Vitamin D is the other fat-soluble
vitamin I want to talk about here.
Now, vitamin D is important in a
variety of functions in the body.
One of the things that we know
about for it best is it regulates
the intestinal absorption of calcium,
iron, magnesium, phosphate, and zinc.
We’re going to focus
on calcium here.
Vitamin D is not
exactly a vitamin.
Technically, vitamins are
something that we can’t make,
but we actually make most of
the vitamin D that we need.
Vitamin D therefore acts
more like a hormone
then it does like a vitamin, but
nonetheless the name persists.
Vitamin D is ultimately derived from
cholesterol or by supplements that we take.
And people who don’t get
enough sunlight for example
or live in areas where
there’s limited sunlight
may need supplements
to get the full amount
of vitamin D that they
need for their bodies.
Cholecalciferol is a form
of vitamin D known as D3,
that’s created by
exposure to sunlight.
And that form of vitamin D3
is also the form that we take
when we take oral forms of
vitamin D as supplements.
The formation of cholecalciferol or vitamin
D can happen as a result of reaction
that you see in the
slide on the right.
In this reaction, 7-dehydrocholesterol
is converted to cholecalciferol
simply by the
presence of UV light.
So if you get enough UV light and
you have a light enough skin,
getting sufficient vitamin
D isn’t a problem.
However, if you don’t get
enough exposure to UV light
or you’re in an area where you have
dark skin and the light levels are low,
you may be deficient
in the vitamin D.
Now, cholecalciferol or vitamin D3
is not the active form of vitamin D.
It can be converted into the active
form and that is done within the body.
You can’t take active vitamin D because
if the body gets active vitamin D,
it will simply convert
it into something else
because it’s very important to regulate
the proper amount of vitamin D.
The body doesn’t want to
have too much vitamin D,
but too little vitamin
D is also a problem.
If you have too
little vitamin D,
you can develop a very serious
condition known as rickets.
So it’s important to monitor
your body’s level of vitamin D.
The next time you talk to your doctor,
that’s something that you
should have checked.
Well, vitamin D, as I said is
very important for calcium.
The body levels of calcium are very
delicately balanced in a variety of ways.

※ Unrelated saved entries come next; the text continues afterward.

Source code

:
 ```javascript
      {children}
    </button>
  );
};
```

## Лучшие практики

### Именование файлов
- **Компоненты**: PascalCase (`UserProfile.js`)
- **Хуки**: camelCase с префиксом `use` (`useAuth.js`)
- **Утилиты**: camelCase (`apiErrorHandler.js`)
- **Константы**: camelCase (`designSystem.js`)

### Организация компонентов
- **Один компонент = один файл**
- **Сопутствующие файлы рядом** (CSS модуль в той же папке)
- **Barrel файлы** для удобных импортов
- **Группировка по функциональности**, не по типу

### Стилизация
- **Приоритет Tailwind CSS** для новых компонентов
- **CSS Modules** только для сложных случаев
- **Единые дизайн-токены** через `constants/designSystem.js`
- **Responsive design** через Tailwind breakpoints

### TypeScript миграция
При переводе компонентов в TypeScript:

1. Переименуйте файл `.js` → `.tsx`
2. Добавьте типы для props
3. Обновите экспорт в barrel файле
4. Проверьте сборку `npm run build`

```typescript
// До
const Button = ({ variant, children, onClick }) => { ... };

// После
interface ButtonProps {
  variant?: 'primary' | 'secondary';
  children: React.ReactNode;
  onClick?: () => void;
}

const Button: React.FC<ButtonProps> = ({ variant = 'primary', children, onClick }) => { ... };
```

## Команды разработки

Vitamin D is involved in the dietary
absorption of calcium as you can see here.
There’s other factors in the
calcium levels in our body
that we have to take
Calcium, of course, is a
component of our bones.
Calcium is carried within our blood.
And calcium is also used within the cells.
Calcium is a very important ion
for the process known as
signalling as we shall see.
In this slide, I want to show the
chemical reactions that are involved
in converting vitamin D3, cholecalciferol,
into the active form of vitamin D.
This occurs in the liver.
The reactions necessary to make
this happen are hydroxylations.
There’s two different hydroxylations
that happens to cholecalciferol.
The first hydroxylation creates
a compound called calcifediol.
And calcifediol has a hydroxyl group placed
way out there in that
red box as you can see.
Calcifediol is also hydroxylated
to form calcitriol.
And calcitriol puts an extra hydroxyl
in the red box that you can see here.
This calcitriol that is the
active from of vitamin D.
And as I said, this is very carefully
regulated inside the body.
And we’ll see how that regulation
happens in just a minute.
There are also chemically-modified
forms of vitamin D
that are sometimes used in
supplementation that are also
converted into very active forms
of vitamin D as we can see.
The first of these is
known as ergocalciferol
or vitamin D2 as it
is sometimes called.
This is not a natural vitamin.
It’s one that is actually manmade
but the body recognizes and treats it as
if it were in fact a natural vitamin.
We can see here that the only
difference in structure between
ergocalciferol and cholecalciferol
are a double bond
in the ergocalciferol that you
can see in the green box.
hydroxylated in the liver
just like cholecalciferol did to
create 25-hydroxy ergocalciferol.
A second hydroxylation occurs
on top of that molecule
to give 1,25-ergocalciferol
as you can see here.
And again, a structure very, very similar
to the active natural form of vitamin D.
Both 1,25-ergocalciferol and calcitriol act
completely in the same way in the body.